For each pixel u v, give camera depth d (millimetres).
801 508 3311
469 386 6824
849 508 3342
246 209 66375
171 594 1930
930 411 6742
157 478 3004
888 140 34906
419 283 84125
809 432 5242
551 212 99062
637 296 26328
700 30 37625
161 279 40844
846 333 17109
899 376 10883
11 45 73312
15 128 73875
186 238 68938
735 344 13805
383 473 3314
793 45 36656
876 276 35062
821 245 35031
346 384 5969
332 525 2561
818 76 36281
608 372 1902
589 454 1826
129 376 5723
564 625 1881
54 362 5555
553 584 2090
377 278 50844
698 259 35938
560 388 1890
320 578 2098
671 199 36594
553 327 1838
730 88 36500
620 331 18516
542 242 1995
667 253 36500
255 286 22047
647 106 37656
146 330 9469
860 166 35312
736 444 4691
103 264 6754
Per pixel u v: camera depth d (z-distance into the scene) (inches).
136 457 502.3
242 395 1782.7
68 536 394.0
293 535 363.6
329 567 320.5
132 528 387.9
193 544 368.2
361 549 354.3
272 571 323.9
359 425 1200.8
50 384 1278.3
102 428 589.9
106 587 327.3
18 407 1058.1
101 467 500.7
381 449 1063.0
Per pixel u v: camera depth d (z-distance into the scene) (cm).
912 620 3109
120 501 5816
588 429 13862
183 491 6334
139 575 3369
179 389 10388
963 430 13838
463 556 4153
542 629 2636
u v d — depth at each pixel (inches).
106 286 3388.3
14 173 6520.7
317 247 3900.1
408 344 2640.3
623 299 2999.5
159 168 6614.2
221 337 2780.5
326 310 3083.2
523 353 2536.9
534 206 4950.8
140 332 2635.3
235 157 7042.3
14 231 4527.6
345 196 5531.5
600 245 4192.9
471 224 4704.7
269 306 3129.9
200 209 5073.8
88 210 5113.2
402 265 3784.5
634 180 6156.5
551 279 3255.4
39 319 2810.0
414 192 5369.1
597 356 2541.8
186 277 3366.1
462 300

WHAT YOU HAVE TO DO |
Write the whole listing out again exactly.

WRITTEN ANSWER |
For each pixel u v, give camera depth d (millimetres).
801 508 3311
469 386 6824
849 508 3342
246 209 66375
171 594 1930
930 411 6742
157 478 3004
888 140 34906
419 283 84125
809 432 5242
551 212 99062
637 296 26328
700 30 37625
161 279 40844
846 333 17109
899 376 10883
11 45 73312
15 128 73875
186 238 68938
735 344 13805
383 473 3314
793 45 36656
876 276 35062
821 245 35031
346 384 5969
332 525 2561
818 76 36281
608 372 1902
589 454 1826
129 376 5723
564 625 1881
54 362 5555
553 584 2090
377 278 50844
698 259 35938
560 388 1890
320 578 2098
671 199 36594
553 327 1838
730 88 36500
620 331 18516
542 242 1995
667 253 36500
255 286 22047
647 106 37656
146 330 9469
860 166 35312
736 444 4691
103 264 6754
Per pixel u v: camera depth d (z-distance into the scene) (inches).
136 457 502.3
242 395 1782.7
68 536 394.0
293 535 363.6
329 567 320.5
132 528 387.9
193 544 368.2
361 549 354.3
272 571 323.9
359 425 1200.8
50 384 1278.3
102 428 589.9
106 587 327.3
18 407 1058.1
101 467 500.7
381 449 1063.0
Per pixel u v: camera depth d (z-distance into the scene) (cm).
912 620 3109
120 501 5816
588 429 13862
183 491 6334
139 575 3369
179 389 10388
963 430 13838
463 556 4153
542 629 2636
u v d — depth at each pixel (inches).
106 286 3388.3
14 173 6520.7
317 247 3900.1
408 344 2640.3
623 299 2999.5
159 168 6614.2
221 337 2780.5
326 310 3083.2
523 353 2536.9
534 206 4950.8
140 332 2635.3
235 157 7042.3
14 231 4527.6
345 196 5531.5
600 245 4192.9
471 224 4704.7
269 306 3129.9
200 209 5073.8
88 210 5113.2
402 265 3784.5
634 180 6156.5
551 279 3255.4
39 319 2810.0
414 192 5369.1
597 356 2541.8
186 277 3366.1
462 300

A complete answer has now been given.